:: What is needed ::
Gather every line in the data below that contains the string "pressure" and copy each one in full. Case matters, so match uppercase and lowercase letters precisely.

**** Given records ****

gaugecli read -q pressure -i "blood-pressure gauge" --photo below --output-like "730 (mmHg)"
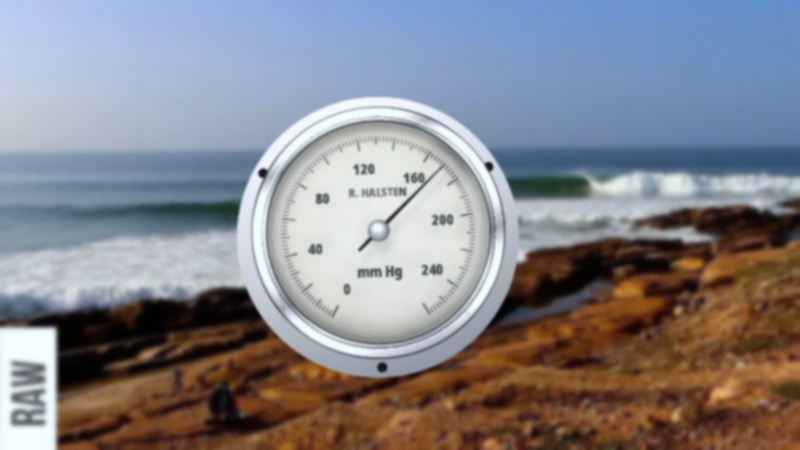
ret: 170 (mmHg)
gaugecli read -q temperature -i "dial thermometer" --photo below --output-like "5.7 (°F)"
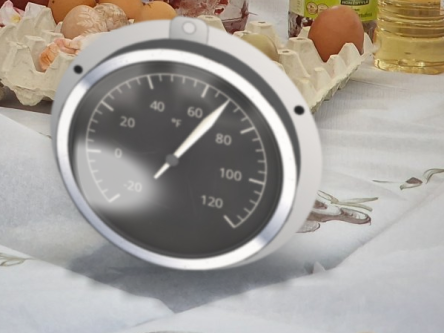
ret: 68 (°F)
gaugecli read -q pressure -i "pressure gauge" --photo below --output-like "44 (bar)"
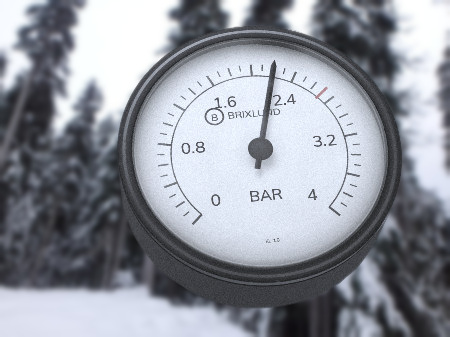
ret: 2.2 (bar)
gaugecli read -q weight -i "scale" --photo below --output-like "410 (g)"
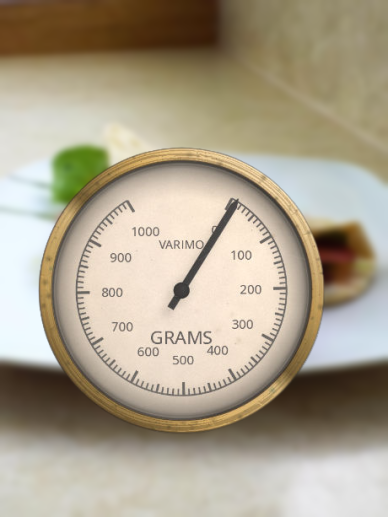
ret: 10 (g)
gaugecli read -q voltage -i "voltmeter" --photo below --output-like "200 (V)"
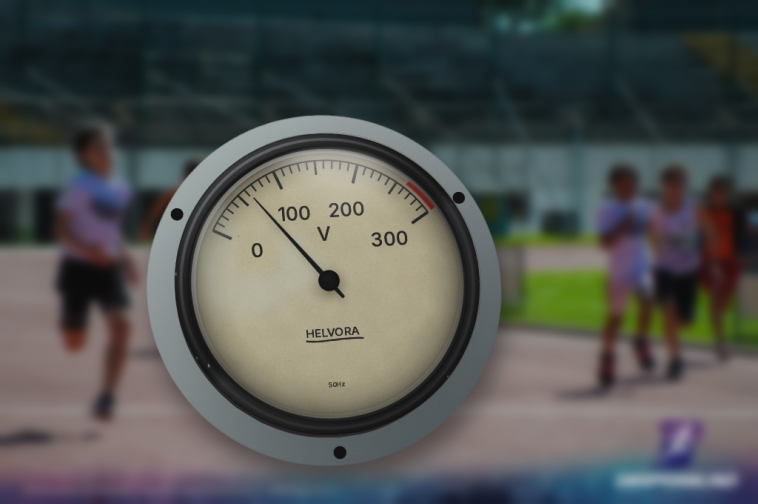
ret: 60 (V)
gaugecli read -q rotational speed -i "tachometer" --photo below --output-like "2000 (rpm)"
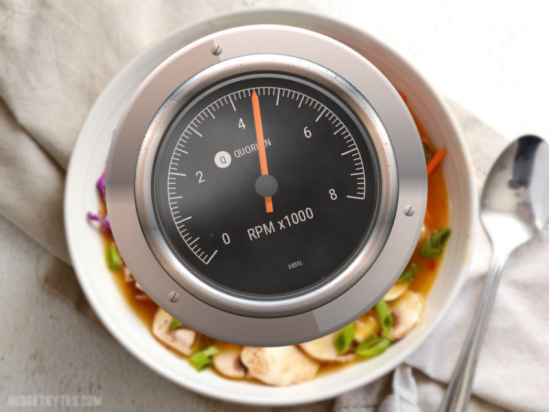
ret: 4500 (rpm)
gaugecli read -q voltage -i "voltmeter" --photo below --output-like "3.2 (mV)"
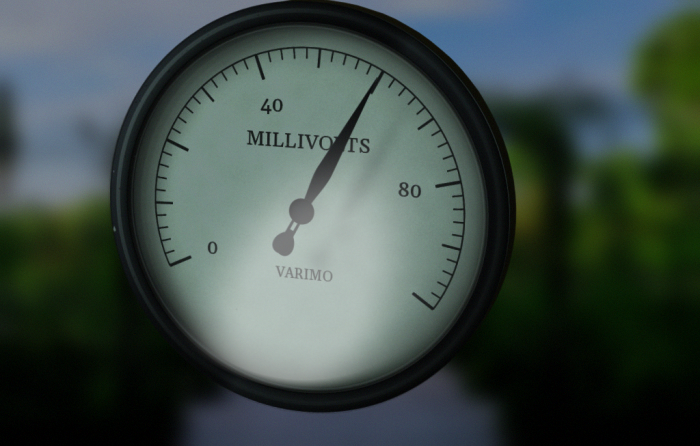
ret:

****

:: Result for this exercise ::
gaugecli read -q pressure -i "blood-pressure gauge" --photo below --output-like "730 (mmHg)"
gaugecli read -q pressure -i "pressure gauge" --photo below --output-like "44 (bar)"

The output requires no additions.